“Where is the village?”

“About a quarter of a mile up a valley which runs up to those mountains from the sea. Miss Larrieau, by the way, is again in Riva. She arrived a week ago and has taken up her residence in her old home. I will point it out to you, Mr. Pritchard.”

“Thank you, sir.”

“You are, perhaps, wondering why none of my people are present,” Mr. Muggridge continued. “You have unfortunately arrived in mid-afternoon, when my people are sleeping or, what is more probable, over in the river bathing.”

The Kanaka sailors having disposed Dan’s baggage above high-water mark, the whaleboat pulled back to the ship and was hoisted aboard even while the Pelorus slowly came about and headed for the open sea again. Mr. Muggridge, evidently greatly pleased at the prospect of white company—and a gentleman at that—courteously led the way to the white bungalow and extended to Dan and his servant the hospitality of his home.

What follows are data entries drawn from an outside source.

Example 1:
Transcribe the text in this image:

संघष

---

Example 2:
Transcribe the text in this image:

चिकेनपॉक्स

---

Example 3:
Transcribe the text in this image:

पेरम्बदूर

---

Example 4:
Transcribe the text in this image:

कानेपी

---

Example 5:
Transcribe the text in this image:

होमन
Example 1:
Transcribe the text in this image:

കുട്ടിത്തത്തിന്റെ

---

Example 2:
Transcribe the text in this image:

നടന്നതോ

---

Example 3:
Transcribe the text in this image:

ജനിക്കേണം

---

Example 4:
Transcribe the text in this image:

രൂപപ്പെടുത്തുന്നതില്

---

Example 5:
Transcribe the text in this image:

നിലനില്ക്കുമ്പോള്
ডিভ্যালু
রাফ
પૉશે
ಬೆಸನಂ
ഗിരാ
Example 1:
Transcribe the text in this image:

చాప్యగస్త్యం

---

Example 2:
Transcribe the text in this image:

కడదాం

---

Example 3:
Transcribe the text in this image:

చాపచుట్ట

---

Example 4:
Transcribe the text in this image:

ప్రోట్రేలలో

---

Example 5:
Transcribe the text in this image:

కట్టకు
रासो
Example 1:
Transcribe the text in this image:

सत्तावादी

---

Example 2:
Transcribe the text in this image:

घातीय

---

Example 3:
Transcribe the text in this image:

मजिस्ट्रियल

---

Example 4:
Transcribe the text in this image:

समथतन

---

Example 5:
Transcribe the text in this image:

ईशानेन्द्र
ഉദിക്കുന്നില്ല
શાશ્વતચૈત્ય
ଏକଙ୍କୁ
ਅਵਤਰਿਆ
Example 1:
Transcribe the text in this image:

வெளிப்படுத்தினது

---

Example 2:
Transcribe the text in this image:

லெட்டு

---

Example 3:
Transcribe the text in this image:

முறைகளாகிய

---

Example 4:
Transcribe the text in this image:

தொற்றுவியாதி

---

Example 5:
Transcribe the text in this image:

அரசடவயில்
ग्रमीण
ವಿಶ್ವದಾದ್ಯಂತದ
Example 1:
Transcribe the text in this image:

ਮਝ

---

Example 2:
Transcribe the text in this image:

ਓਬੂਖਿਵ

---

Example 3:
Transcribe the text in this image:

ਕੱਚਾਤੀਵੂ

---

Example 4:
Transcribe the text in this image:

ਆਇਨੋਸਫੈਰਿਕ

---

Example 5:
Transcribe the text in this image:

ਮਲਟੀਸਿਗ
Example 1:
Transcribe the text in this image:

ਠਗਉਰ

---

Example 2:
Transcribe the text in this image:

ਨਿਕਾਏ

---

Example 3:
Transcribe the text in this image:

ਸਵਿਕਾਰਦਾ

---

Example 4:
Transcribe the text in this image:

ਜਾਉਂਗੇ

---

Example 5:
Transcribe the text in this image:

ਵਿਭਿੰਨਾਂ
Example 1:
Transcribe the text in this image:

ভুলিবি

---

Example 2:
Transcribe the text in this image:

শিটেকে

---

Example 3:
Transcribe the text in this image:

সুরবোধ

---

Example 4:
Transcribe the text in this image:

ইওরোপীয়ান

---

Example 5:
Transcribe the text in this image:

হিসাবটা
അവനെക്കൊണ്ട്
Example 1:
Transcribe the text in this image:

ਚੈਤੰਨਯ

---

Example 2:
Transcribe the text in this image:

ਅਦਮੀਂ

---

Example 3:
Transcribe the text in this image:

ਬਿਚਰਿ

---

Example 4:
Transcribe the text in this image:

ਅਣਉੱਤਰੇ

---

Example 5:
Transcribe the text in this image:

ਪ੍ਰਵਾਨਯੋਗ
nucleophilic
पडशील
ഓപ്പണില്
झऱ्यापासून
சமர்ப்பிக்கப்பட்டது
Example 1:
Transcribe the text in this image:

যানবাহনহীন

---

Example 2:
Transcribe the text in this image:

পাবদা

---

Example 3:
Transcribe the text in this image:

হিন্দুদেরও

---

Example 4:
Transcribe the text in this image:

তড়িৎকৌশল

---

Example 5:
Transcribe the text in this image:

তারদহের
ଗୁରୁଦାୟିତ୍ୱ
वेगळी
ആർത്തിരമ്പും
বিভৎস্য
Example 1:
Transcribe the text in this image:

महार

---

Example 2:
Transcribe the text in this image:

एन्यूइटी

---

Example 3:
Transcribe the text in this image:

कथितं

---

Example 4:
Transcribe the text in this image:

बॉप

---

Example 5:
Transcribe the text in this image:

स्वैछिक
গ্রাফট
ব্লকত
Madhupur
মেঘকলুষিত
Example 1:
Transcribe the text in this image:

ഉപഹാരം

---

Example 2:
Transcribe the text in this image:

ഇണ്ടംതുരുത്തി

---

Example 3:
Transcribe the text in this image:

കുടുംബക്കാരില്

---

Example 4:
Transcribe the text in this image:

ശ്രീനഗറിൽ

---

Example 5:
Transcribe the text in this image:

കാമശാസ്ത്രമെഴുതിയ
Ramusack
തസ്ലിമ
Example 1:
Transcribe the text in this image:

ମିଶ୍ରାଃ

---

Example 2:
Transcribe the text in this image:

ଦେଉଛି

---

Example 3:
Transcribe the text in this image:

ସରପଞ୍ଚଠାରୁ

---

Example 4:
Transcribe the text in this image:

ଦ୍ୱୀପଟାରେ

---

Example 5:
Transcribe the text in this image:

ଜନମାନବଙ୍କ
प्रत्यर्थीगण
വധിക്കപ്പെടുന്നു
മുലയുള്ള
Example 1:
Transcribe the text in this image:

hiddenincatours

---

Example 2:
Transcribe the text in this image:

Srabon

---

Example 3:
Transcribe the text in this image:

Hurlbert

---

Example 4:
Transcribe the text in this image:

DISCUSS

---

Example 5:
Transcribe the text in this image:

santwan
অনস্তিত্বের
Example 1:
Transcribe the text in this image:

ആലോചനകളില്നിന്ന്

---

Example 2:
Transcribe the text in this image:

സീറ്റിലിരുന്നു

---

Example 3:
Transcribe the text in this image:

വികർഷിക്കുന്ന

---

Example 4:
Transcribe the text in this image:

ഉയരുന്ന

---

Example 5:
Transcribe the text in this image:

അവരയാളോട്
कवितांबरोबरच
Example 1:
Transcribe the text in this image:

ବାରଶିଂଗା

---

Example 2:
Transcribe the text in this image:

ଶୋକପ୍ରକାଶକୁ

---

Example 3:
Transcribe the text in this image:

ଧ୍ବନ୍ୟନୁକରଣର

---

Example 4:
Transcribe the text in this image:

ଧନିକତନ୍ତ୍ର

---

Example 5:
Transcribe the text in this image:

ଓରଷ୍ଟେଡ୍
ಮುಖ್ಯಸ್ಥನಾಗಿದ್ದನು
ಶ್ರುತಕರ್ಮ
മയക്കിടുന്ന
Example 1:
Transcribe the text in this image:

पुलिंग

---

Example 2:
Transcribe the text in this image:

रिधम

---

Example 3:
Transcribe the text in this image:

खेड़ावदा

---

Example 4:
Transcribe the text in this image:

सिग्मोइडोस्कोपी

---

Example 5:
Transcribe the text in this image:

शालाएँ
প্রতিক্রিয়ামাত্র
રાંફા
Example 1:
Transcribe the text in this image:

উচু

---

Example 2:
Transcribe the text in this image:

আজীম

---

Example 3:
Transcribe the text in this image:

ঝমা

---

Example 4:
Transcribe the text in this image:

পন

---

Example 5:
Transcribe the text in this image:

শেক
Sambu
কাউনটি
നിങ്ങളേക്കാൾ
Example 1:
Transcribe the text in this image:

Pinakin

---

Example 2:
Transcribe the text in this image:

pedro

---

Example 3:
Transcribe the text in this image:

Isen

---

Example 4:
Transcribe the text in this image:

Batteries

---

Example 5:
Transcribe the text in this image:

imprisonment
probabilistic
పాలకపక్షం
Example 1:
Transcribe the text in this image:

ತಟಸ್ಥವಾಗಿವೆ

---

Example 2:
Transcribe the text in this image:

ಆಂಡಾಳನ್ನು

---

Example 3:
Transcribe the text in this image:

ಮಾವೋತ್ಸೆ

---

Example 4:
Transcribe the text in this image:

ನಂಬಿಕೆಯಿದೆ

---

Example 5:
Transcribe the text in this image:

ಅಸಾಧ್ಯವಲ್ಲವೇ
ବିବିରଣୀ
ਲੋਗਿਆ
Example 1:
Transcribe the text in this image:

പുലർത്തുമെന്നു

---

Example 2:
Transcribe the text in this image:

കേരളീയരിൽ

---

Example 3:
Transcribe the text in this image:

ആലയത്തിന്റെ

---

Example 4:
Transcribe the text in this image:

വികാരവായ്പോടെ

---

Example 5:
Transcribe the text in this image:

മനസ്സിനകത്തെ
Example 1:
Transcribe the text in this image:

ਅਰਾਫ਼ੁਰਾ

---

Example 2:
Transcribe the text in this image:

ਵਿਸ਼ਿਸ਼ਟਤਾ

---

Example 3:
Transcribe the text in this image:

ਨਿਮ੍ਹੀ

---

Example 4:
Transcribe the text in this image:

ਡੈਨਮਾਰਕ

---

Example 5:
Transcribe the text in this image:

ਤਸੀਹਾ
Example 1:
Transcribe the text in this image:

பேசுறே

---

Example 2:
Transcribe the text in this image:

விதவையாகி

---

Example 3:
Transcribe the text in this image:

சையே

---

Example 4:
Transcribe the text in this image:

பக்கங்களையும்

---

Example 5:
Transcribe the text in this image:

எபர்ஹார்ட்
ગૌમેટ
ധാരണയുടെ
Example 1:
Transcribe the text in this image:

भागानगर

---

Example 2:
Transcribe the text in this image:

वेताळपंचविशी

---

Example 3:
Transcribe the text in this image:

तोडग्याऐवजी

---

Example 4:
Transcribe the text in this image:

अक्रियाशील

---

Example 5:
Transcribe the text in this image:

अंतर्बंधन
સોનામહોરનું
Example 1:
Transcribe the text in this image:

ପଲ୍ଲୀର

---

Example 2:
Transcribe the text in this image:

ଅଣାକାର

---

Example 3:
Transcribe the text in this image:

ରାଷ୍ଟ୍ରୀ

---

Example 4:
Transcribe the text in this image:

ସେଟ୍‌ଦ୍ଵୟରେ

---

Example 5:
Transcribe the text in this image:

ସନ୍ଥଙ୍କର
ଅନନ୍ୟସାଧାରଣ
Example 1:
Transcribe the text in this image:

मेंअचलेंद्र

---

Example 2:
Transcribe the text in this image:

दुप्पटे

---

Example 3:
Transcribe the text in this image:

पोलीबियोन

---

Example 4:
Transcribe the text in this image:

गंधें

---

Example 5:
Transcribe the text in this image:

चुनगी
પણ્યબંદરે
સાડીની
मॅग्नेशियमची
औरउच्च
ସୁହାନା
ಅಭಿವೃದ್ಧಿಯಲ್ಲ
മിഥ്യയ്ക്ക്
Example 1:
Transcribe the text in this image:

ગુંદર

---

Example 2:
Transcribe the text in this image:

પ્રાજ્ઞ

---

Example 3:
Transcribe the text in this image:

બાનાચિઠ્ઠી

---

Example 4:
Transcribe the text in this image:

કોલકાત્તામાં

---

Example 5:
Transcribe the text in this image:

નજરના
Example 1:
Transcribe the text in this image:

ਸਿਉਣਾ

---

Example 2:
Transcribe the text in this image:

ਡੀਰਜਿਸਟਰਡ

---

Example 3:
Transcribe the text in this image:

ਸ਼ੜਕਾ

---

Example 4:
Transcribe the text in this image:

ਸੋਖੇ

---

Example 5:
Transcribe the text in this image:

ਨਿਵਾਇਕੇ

“Thank you, Mr. Muggridge,” said Dan gratefully. “I shall be most happy to accept your invitation—for the present at least. May I ask you to point out to me Miss Larrieau’s habitation?”

Mr. Muggridge’s eyebrows went up perceptibly. What a hurry this well bred, respectable-looking stranger was in to see that half-caste Jezebel! “Follow the road up past the church yonder until you come to the river, which you will cross on two coco-palm logs. They are very slippery. Be careful. Having crossed the bridge, turn to the left and follow the path up the hill to a house that is as distinctly a white man’s dwelling as my own. You should find the lady you seek asleep on the veranda.”

“Thank you, Mr. Muggridge. If you don’t mind, I think I shall run up to Miss Larrieau’s house.”

“Dinner will be served at five-thirty,” the missionary warned him. “I shall have my servant help your man bring the baggage up to your room.”

Tamea’s home stood in a grove of coco-palms, interspersed with some flowering shrubs and a few lesser trees with luxuriant green foliage. The house had been built on a solid foundation of cement and creosoted redwood underpinning, to protect it from the native wood-devouring insects. Dan suspected that the green paint which had at some distant date been applied to the house was anti-fouling—the sort of paint used on ships’ bottoms to protect them from teredos. From under the house the snouts of half a dozen young pigs, taking their siesta, protruded, and in the yard a stately gamecock and some hens were prospecting for worms. The place smelled a little of neglect, of semi-decayed vegetation, of insanitation—the smell peculiar to the homes of native dwellers in the tropics. A well worn flight of five steps led up from the front of the house to the veranda, from which one might glean a view of miles of coastline. About the place there was a silence so profound that Dan feared he might have come too late, after all.